Write out every line below again exactly as it stands, skipping each image.
START INFORMATION GIVEN
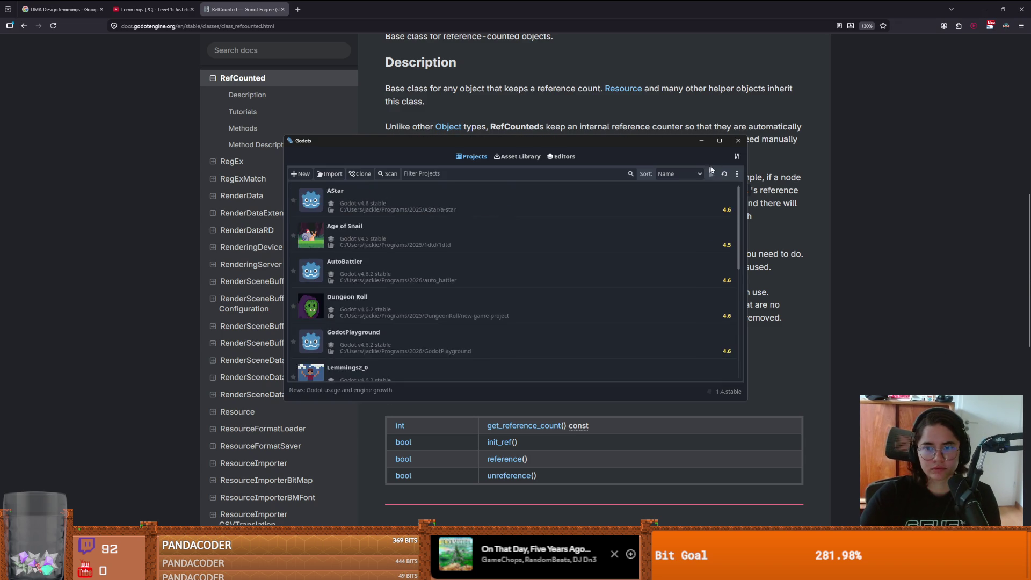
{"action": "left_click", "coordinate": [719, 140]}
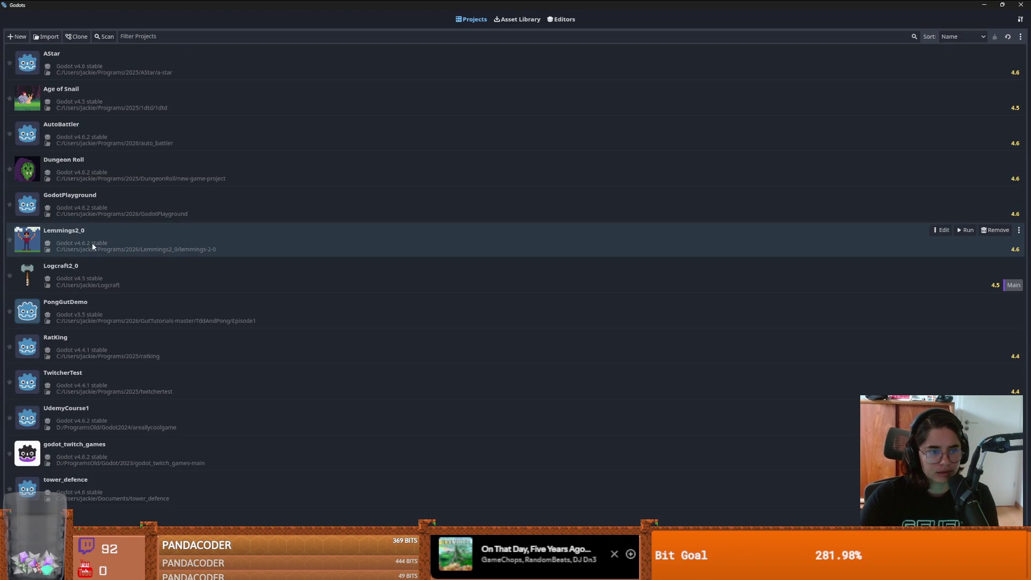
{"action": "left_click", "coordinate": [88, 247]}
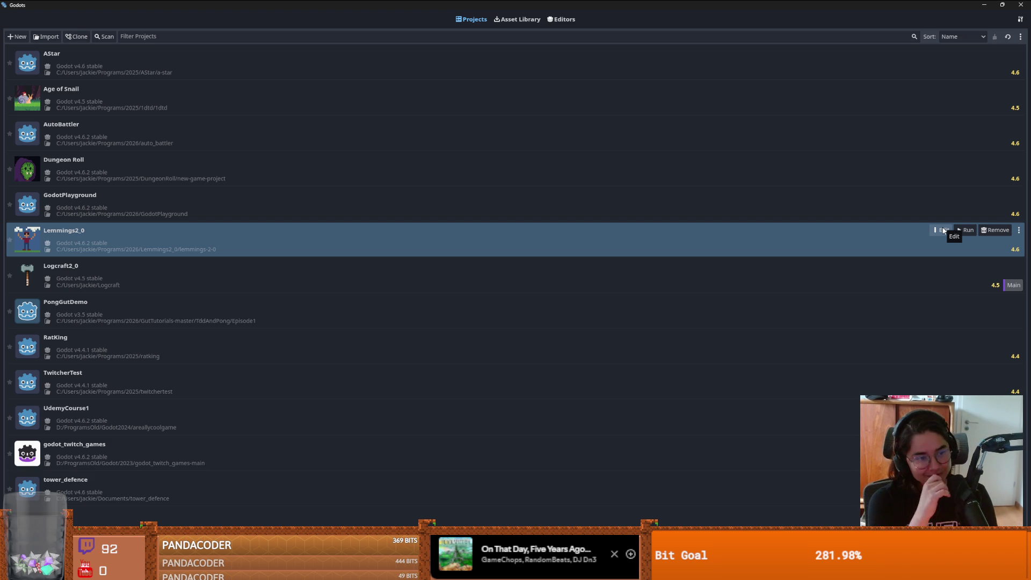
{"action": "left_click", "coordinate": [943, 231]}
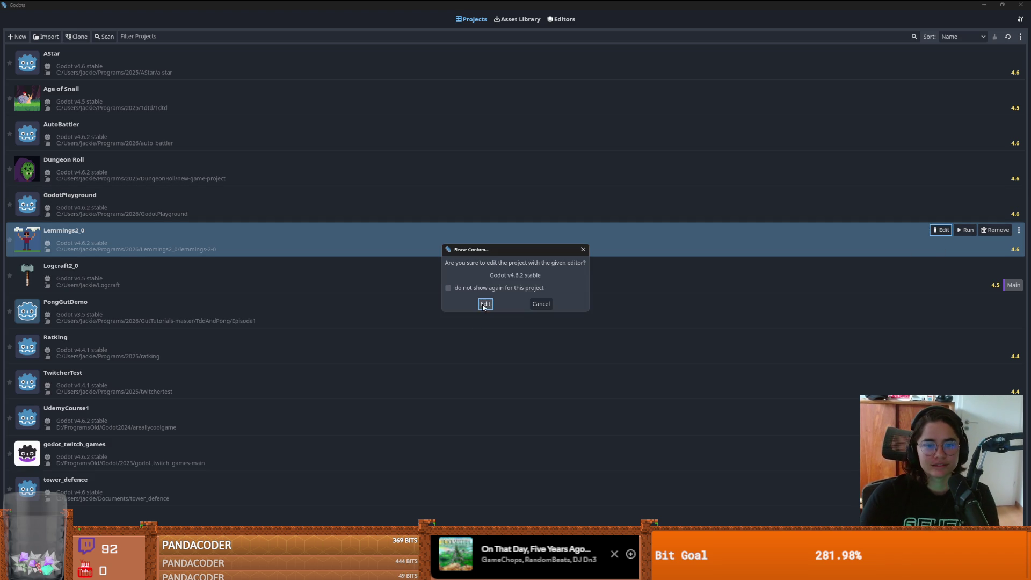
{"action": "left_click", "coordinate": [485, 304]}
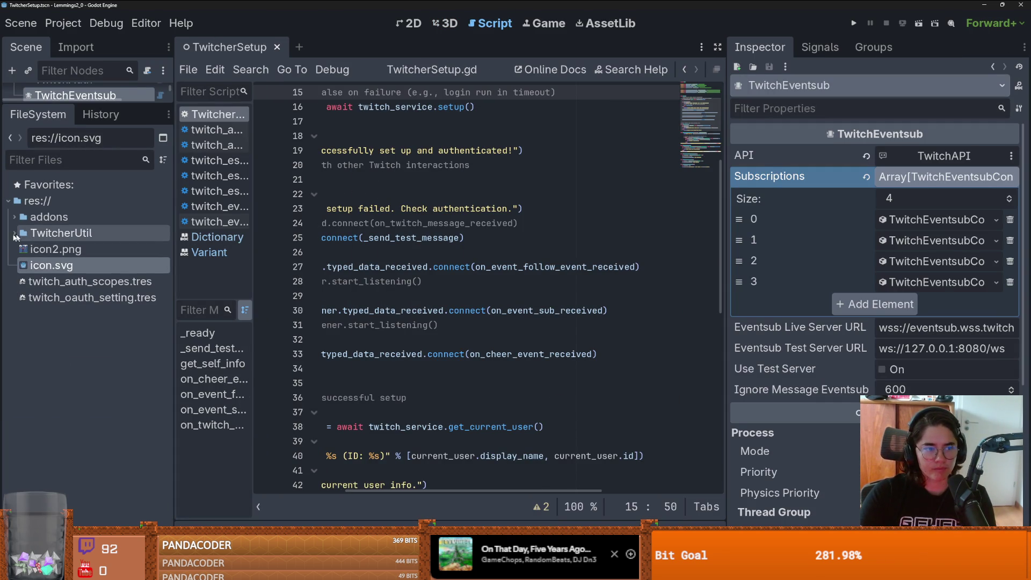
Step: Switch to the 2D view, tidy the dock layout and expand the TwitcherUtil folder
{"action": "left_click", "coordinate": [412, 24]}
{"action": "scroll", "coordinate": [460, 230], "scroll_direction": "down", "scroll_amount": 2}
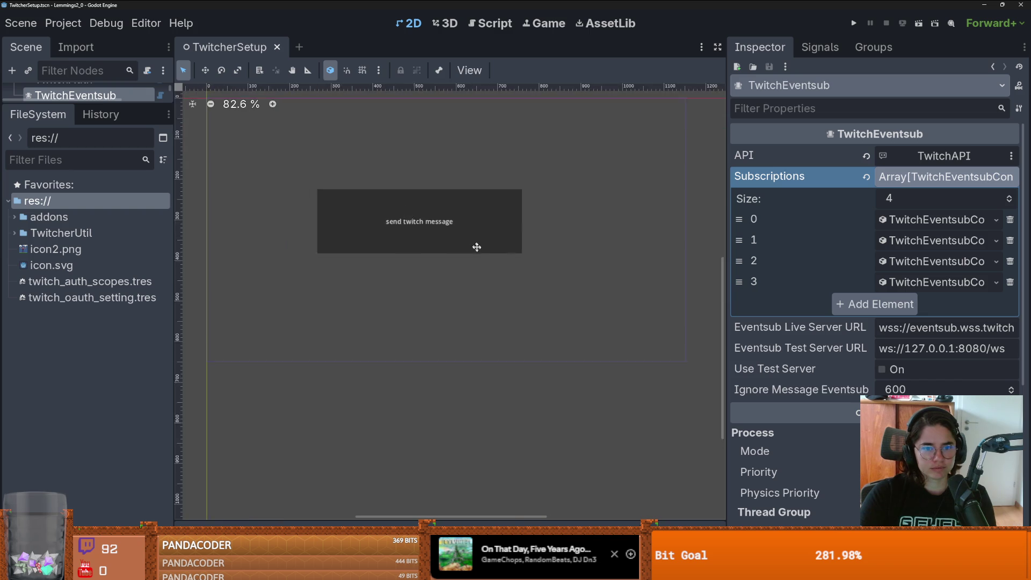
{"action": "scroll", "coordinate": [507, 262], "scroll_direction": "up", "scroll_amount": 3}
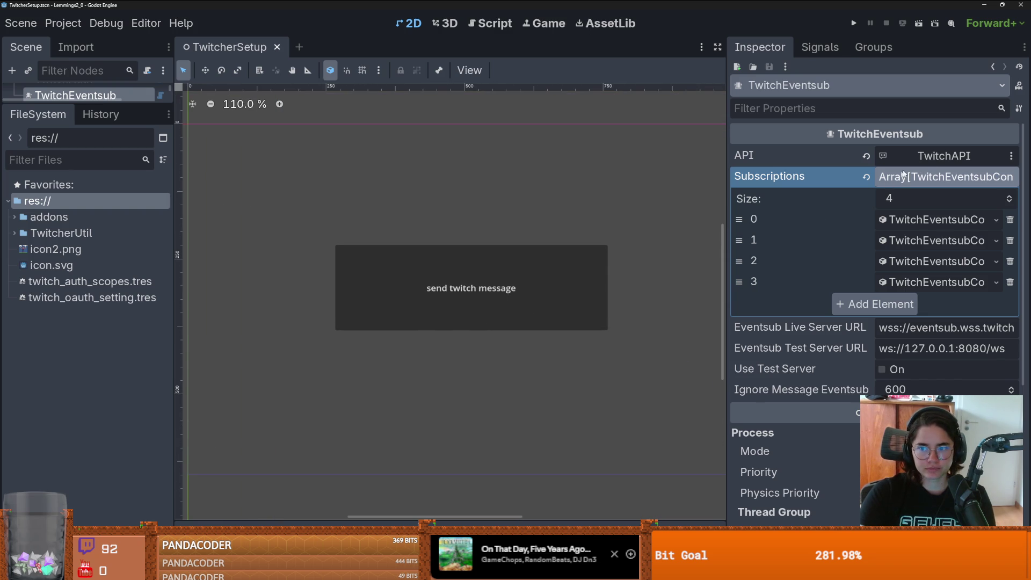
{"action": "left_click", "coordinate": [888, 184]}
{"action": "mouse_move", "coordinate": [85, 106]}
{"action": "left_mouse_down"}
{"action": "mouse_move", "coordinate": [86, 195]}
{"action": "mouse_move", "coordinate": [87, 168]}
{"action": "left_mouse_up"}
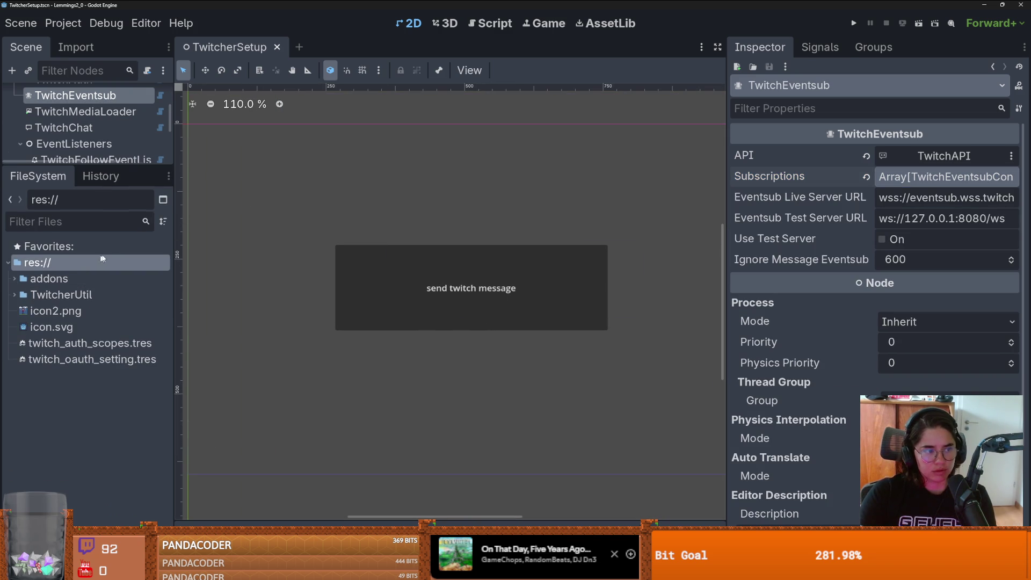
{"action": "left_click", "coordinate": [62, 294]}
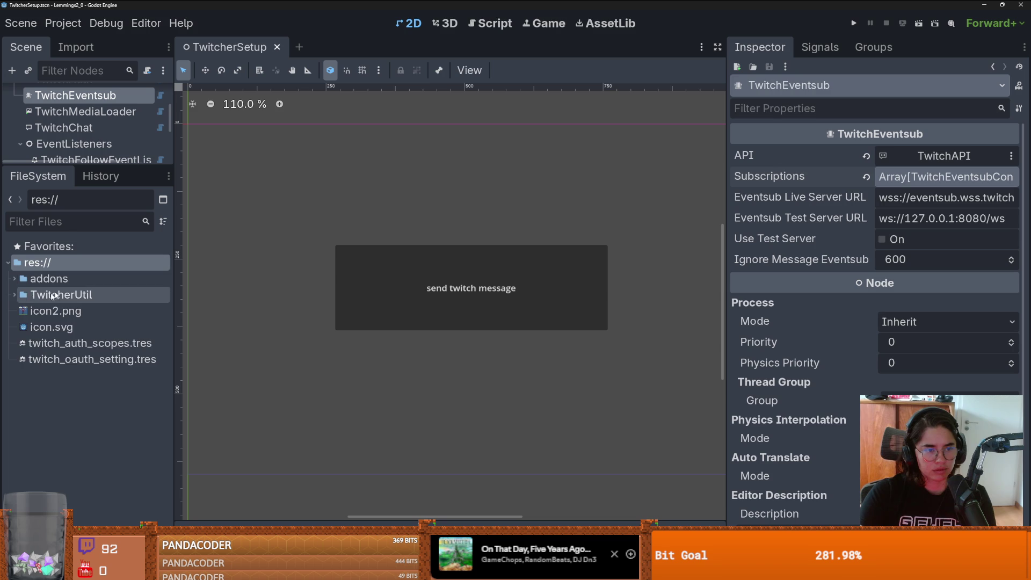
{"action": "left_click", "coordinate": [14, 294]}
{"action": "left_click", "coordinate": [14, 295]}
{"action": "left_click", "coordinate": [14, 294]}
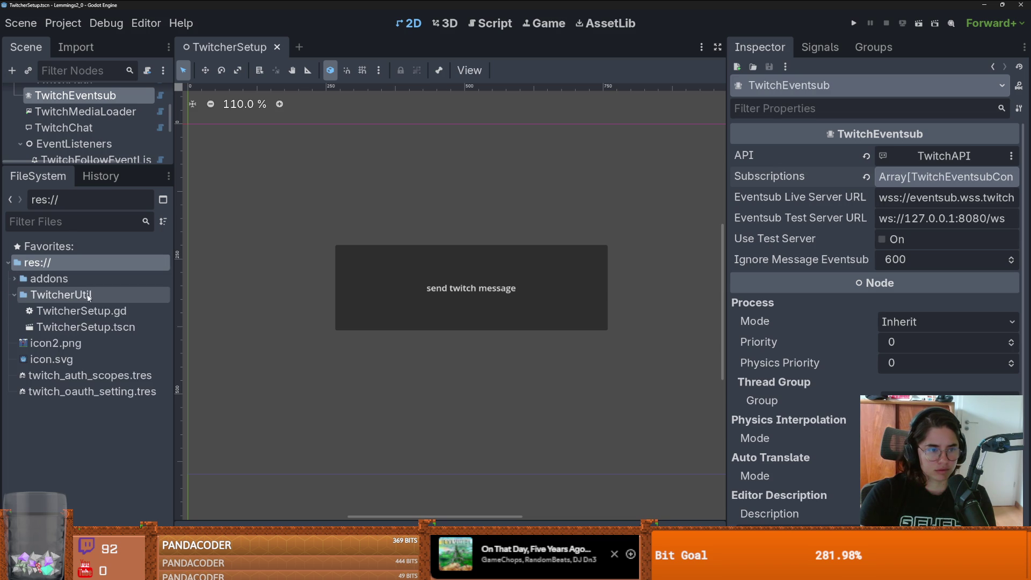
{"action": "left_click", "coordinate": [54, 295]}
END INFORMATION GIVEN
ANSWER AREA
{"action": "left_click", "coordinate": [719, 140]}
{"action": "left_click", "coordinate": [88, 247]}
{"action": "left_click", "coordinate": [943, 231]}
{"action": "left_click", "coordinate": [485, 304]}
Step: Switch to the 2D view, tidy the dock layout and expand the TwitcherUtil folder
{"action": "left_click", "coordinate": [412, 24]}
{"action": "scroll", "coordinate": [460, 230], "scroll_direction": "down", "scroll_amount": 2}
{"action": "scroll", "coordinate": [507, 262], "scroll_direction": "up", "scroll_amount": 3}
{"action": "left_click", "coordinate": [888, 184]}
{"action": "mouse_move", "coordinate": [85, 106]}
{"action": "left_mouse_down"}
{"action": "mouse_move", "coordinate": [86, 195]}
{"action": "mouse_move", "coordinate": [87, 168]}
{"action": "left_mouse_up"}
{"action": "left_click", "coordinate": [62, 294]}
{"action": "left_click", "coordinate": [14, 294]}
{"action": "left_click", "coordinate": [14, 295]}
{"action": "left_click", "coordinate": [14, 294]}
{"action": "left_click", "coordinate": [54, 295]}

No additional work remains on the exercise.